Moreover, as with Chad's Déby, the IFC continues to lend and invest in countries with heavy-handed rulers such as Syria (Bashar al-Assad) and Venezuela (Hugo Chávez). Kaldany told me there were about a dozen dictatorships, which he wouldn't name, where the IFC would simply not do business. But then there is a second tier, where he is inclined to work. "It is a tradeoff. We can have a positive influence," he said, referring to a recent IFC deal in now civil war-torn Syria to fund microfinance. He said the IFC is insisting on increasingly tight financial controls in such countries to ensure that the proceeds from the projects are targeted directly to the poor rather than to sustaining the dictators' hold on power. He acknowledged that the controls in the Chad case were not nearly tight enough and that the IFC ultimately had to pull out.
The IFC's critics see two obvious ways to fix it: dramatically overhaul its priorities or sharply reduce its funding and channel those resources toward the type of World Bank projects that more closely align with its anti-poverty mission.
Kaldany said that the IFC is seeking to increase its number of small projects, of under $5 million and tightly targeted on the poor, and to devote more attention to the poorest of the poor countries. In the most recent fiscal year, it generated 105 of the smaller projects, 20 percent of its total deals, although a much smaller percentage of its total dollar outlays. (IFC officials couldn't immediately provide that number.)
But don't count on a new direction. Although its new leadership has remained publicly mum, the IFC's new chief, Cai, has told people he strongly supports its current strategy.
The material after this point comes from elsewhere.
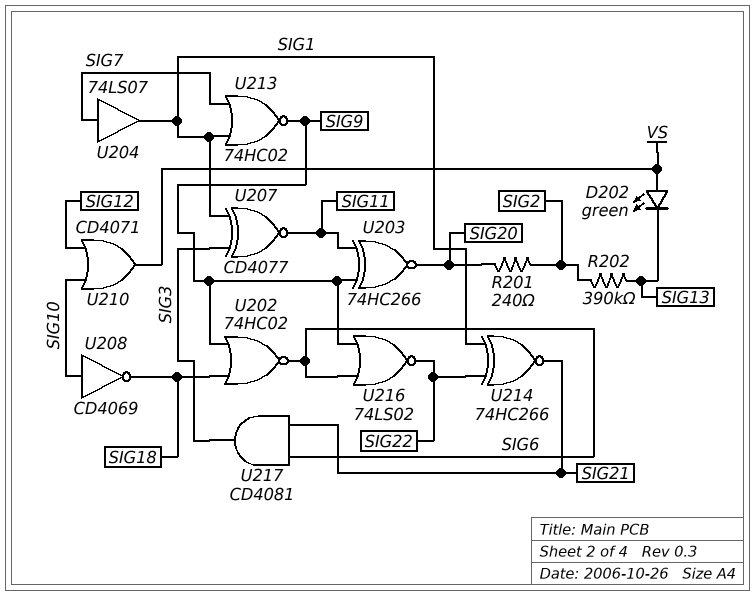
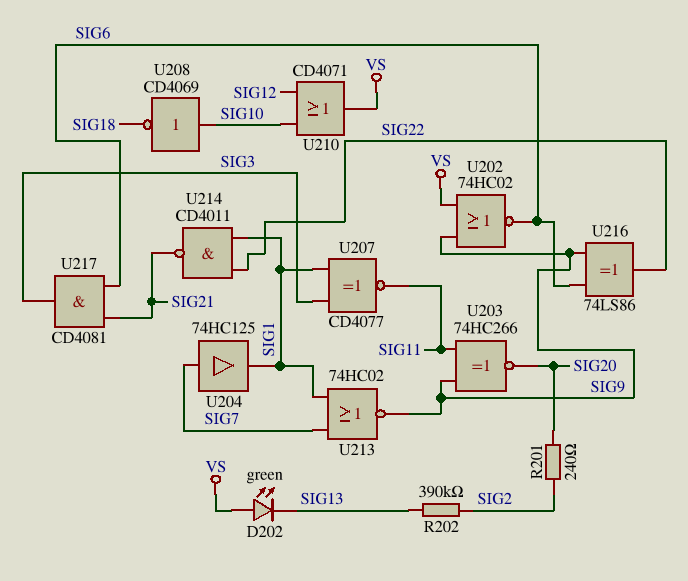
U202: NOR 74HC02 (in SIG9, in SIG18, out SIG6) -> NOR 74HC02 (in SIG9, in VS, out SIG6)
U204: buffer 74LS07 (in SIG7, out SIG1) -> buffer 74HC125 (in SIG7, out SIG1)
U214: XNOR 74HC266 (in SIG1, in SIG22, out SIG21) -> NAND CD4011 (in SIG1, in SIG22, out SIG21)
U216: NOR 74LS02 (in SIG6, in SIG9, out SIG22) -> XOR 74LS86 (in SIG6, in SIG9, out SIG22)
IN ACCRA, NOT FAR from the new Mövenpick, the IFC's posh offices -- sporting a lawn, flowers, and private parking -- sit amid a slum, surrounded by an imposing concrete wall topped by coils of barbed wire. The only paved part of the road to the IFC is directly in front of the guarded complex, which has no sign announcing its identity. The rest of the road is a winding, dusty dirt path filled with potholes and surrounded by hovels erected out of battered metal or wood.
Barefoot children sit amid goats and roving chickens, on ground dotted by garbage and litter. Women cook tiny fish strung onto sticks over an open fire, ignoring the near-100-degree temperatures. I approached them one day in July, and some of them said they had lived there for 15 years. When asked whether they knew what the World Bank is, they said no. When told that it fights poverty, many of them laughed.
"We need help, and we know there are places that help," said one woman who was cooking as two young boys clung to her legs. "But we have never heard of them."